There are severe problems with this table. It uses the deeply flawed CPHS data, applies IFR of the US CDC to it and extrapolates from serosurvey results to calculate the output results, which are literally all over the place. Standard error in various age groups ranges from 0.21 for baseline urban to as high as 53.97 for over 80 population during second wave. A wide standard error means the sample does not represent the population being studied, and these are astronomically high numbers. Ideally, the standard error should not exceed 2, but in all the higher risk groups, it is noted that the standard error ranges from 4 to almost 54, clearly showing that the displayed result does not accurately represent the sample populations. Conveniently, the fact that the bracketed numbers represent standard error is tucked away inconspicuously in the text of the paper. It is very hard to take these results seriously as they are not representative of the samples being studied, which are based on bad data in the first place. One would be forced to wonder about the motives of brutally torturing data in this manner to force it to conform to the presuppositions of the paper.
Actual Under-reporting of Mortality
Some degree of under-reporting of COVID related mortality has indeed happened, and several states have added previously undeclared numbers to their mortality data.
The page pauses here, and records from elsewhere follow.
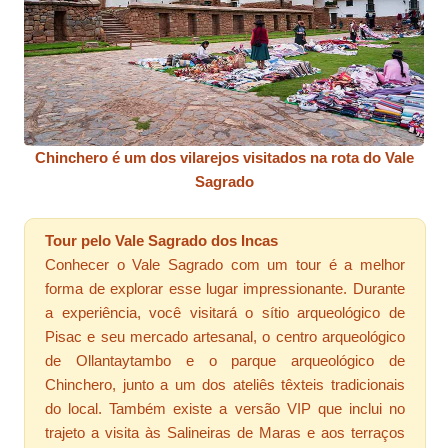
Chinchero é um dos vilarejos visitados na rota do Vale
Sagrado
Tour pelo Vale Sagrado dos Incas
Conhecer o Vale Sagrado com um tour é a melhor
forma de explorar esse lugar impressionante. Durante
a experiência, você visitará o sítio arqueológico de
Pisac e seu mercado artesanal, o centro arqueológico
de Ollantaytambo e o parque arqueológico de
Chinchero, junto a um dos ateliês têxteis tradicionais
do local. Também existe a versão VIP que inclui no
trajeto a visita às Salineiras de Maras e aos terraços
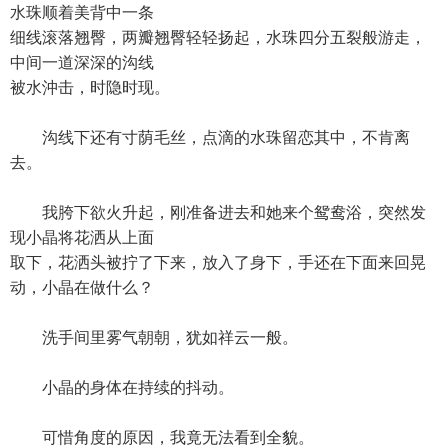
水珠顺着美背中一条
细线滚落翘臀，两瓣翘臀轻轻扬起，水珠四分五裂般游走，
中间一道深深的沟线
被水沖击，时隐时现。
沟线下还有寸荫毛丝，点滴的水珠留恋其中，不肯离
去。
我胯下欲火升起，刚准备进去和她来个鸳鸯浴，突然发
现小晶将花洒从上面
取下，花洒头被拧了下来，放入了身下，手还在下面来回晃
动，小晶在做什么？
洗手间里雾气朝朝，犹如祥云一般。
小晶的身体在持续的抖动。
可惜角度的原因，我竟无法看到全貌。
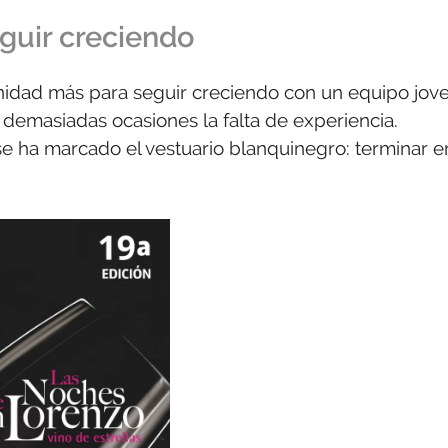
guir creciendo
nidad más para seguir creciendo con un equipo jove
n demasiadas ocasiones la falta de experiencia.
se ha marcado el vestuario blanquinegro: terminar e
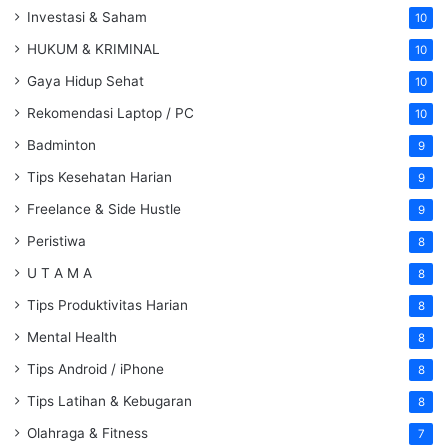
Investasi & Saham
10
HUKUM & KRIMINAL
10
Gaya Hidup Sehat
10
Rekomendasi Laptop / PC
10
Badminton
9
Tips Kesehatan Harian
9
Freelance & Side Hustle
9
Peristiwa
8
U T A M A
8
Tips Produktivitas Harian
8
Mental Health
8
Tips Android / iPhone
8
Tips Latihan & Kebugaran
8
Olahraga & Fitness
7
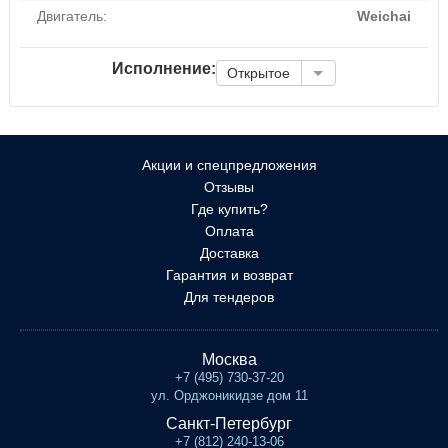
Двигатель:
Weichai
Исполнение:
Открытое
Акции и спецпредложения
Отзывы
Где купить?
Оплата
Доставка
Гарантия и возврат
Для тендеров
Москва
+7 (495) 730-37-20
ул. Орджоникидзе дом 11
Санкт-Петербург
+7 (812) 240-13-06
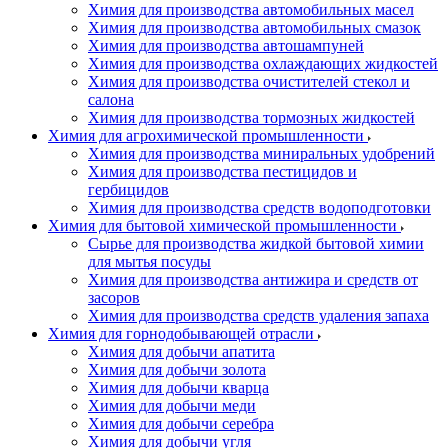
Химия для производства автомобильных масел
Химия для производства автомобильных смазок
Химия для производства автошампуней
Химия для производства охлаждающих жидкостей
Химия для производства очистителей стекол и
салона
Химия для производства тормозных жидкостей
Химия для агрохимической промышленности
Химия для производства миниральных удобрений
Химия для производства пестицидов и
гербицидов
Химия для производства средств водоподготовки
Химия для бытовой химической промышленности
Сырье для производства жидкой бытовой химии
для мытья посуды
Химия для производства антижира и средств от
засоров
Химия для производства средств удаления запаха
Химия для горнодобывающей отрасли
Химия для добычи апатита
Химия для добычи золота
Химия для добычи кварца
Химия для добычи меди
Химия для добычи серебра
Химия для добычи угля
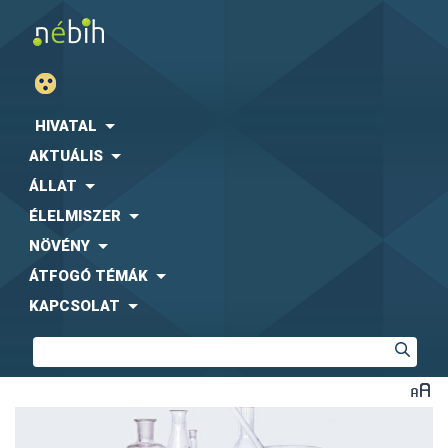
HIVATAL
AKTUÁLIS
ÁLLAT
ÉLELMISZER
NÖVÉNY
ÁTFOGÓ TÉMÁK
KAPCSOLAT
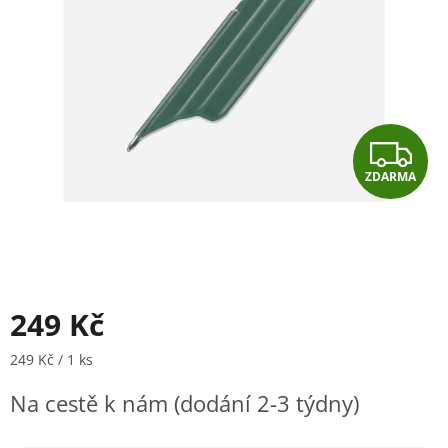
Z
ZDARMA
D
A
R
M
249 Kč
A
Měrná cena:
249 Kč / 1 ks
Na cestě k nám (dodání 2-3 týdny)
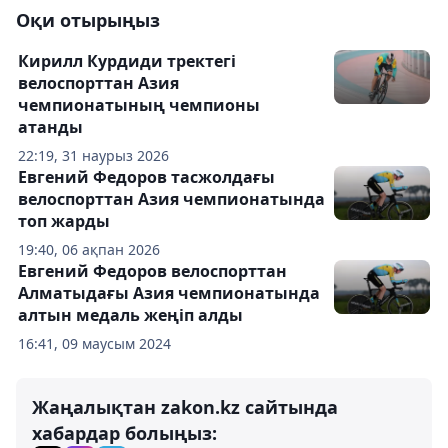
Оқи отырыңыз
Кирилл Курдиди тректегі
велоспорттан Азия
чемпионатының чемпионы
атанды
22:19, 31 наурыз 2026
Евгений Федоров тасжолдағы
велоспорттан Азия чемпионатында
топ жарды
19:40, 06 ақпан 2026
Евгений Федоров велоспорттан
Алматыдағы Азия чемпионатында
алтын медаль жеңіп алды
16:41, 09 маусым 2024
Жаңалықтан zakon.kz сайтында
хабардар болыңыз:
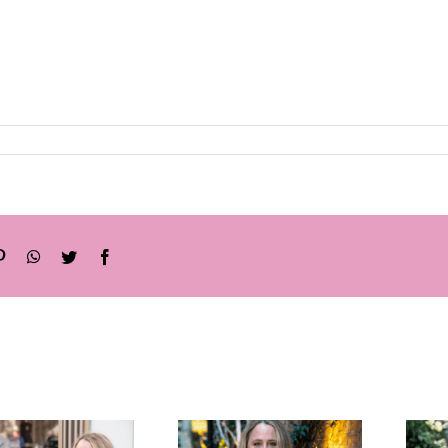
sApp
Twitter
Facebook
ניהול זמן
לסטודנטים
,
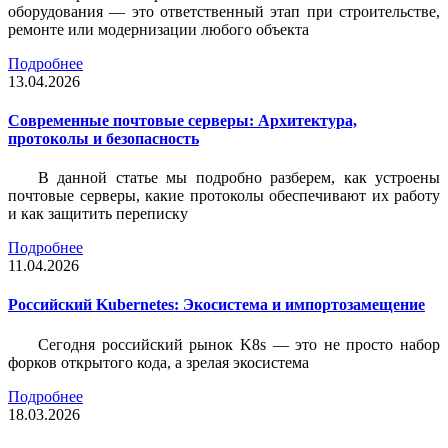
оборудования — это ответственный этап при строительстве,
ремонте или модернизации любого объекта
Подробнее
13.04.2026
Современные почтовые серверы: Архитектура,
протоколы и безопасность
В данной статье мы подробно разберем, как устроены
почтовые серверы, какие протоколы обеспечивают их работу
и как защитить переписку
Подробнее
11.04.2026
Российский Kubernetes: Экосистема и импортозамещение
Сегодня российский рынок K8s — это не просто набор
форков открытого кода, а зрелая экосистема
Подробнее
18.03.2026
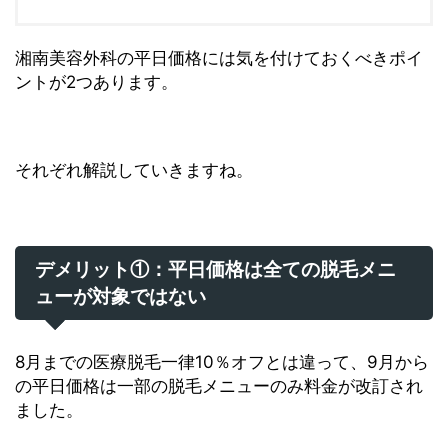
湘南美容外科の平日価格には気を付けておくべきポイ
ントが2つあります。
それぞれ解説していきますね。
デメリット①：平日価格は全ての脱毛メニ
ューが対象ではない
8月までの医療脱毛一律10％オフとは違って、9月から
の平日価格は一部の脱毛メニューのみ料金が改訂され
ました。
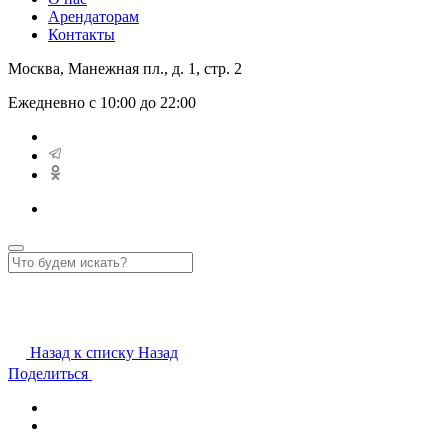
Арендаторам
Контакты
Москва, Манежная пл., д. 1, стр. 2
Ежедневно с 10:00 до 22:00
Назад к списку
Назад
Поделиться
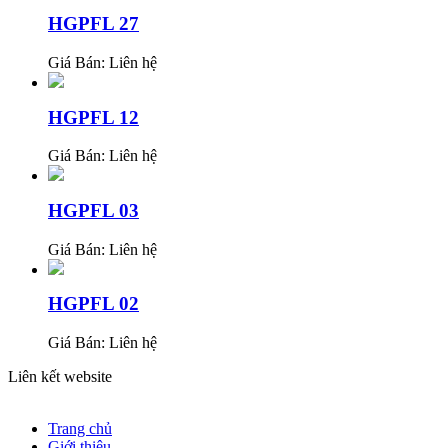
HGPFL 27
Giá Bán:
Liên hệ
HGPFL 12
Giá Bán:
Liên hệ
HGPFL 03
Giá Bán:
Liên hệ
HGPFL 02
Giá Bán:
Liên hệ
Liên kết website
Trang chủ
Giới thiệu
A prominent media house has claimed credit for having forced state governments to declare their mortality numbers honestly by their ground reportage, but several states that updated their mortality data were not “exposed” by this media house. Kerala failed to declare 6000 confirmed COVID deaths and their official toll is approximately 15,000 but Subramanian et al have still praised the state as having a low mortality due to better public healthcare infrastructure in their paper. Despite being lauded by many for allegedly reporting numbers honestly, Maharashtra added nearly 13,000 previously undeclared deaths to their tally last month. This additional number is 10% of the total death toll of 1.31 lakhs. Madhya Pradesh also added 1478 deaths to their tally, about 15% to its overall mortality is 10,512 as of 22nd July 2021. Gujarat has been accused of massively under-reporting COVID deaths as the state had appointed an audit team that certified every confirmed death only after conducting an inquiry, but West Bengal which followed exactly the same procedure did not face any such accusations. Clearly, the discussion on a very serious topic has been intensively politicised, and it is unfortunate that the researchers are knowingly or unknowingly contributing to further politicising what should have been a completely apolitical discussion.
Concluding Remarks
India does have a historic problem of reporting mortality due to the myriad data collection agencies in play. However, the Central government has been making substantial efforts at reducing the gap between reported and actual mortality and brought it down to under 10%. An exact number for the mortality due to COVID will never be known due to reasons outlined in the above article. We will at best have an approximation. However, any claims of a difference of six to ten times and millions instead of lakhs must be made on the back of reliable data and robust methodology. The Arvind Subramanian – Harvard paper, by using a flawed data set and extremely questionable methodology to draw its conclusions, does neither and hence it “fails the smell test” of objectivity in scientific research.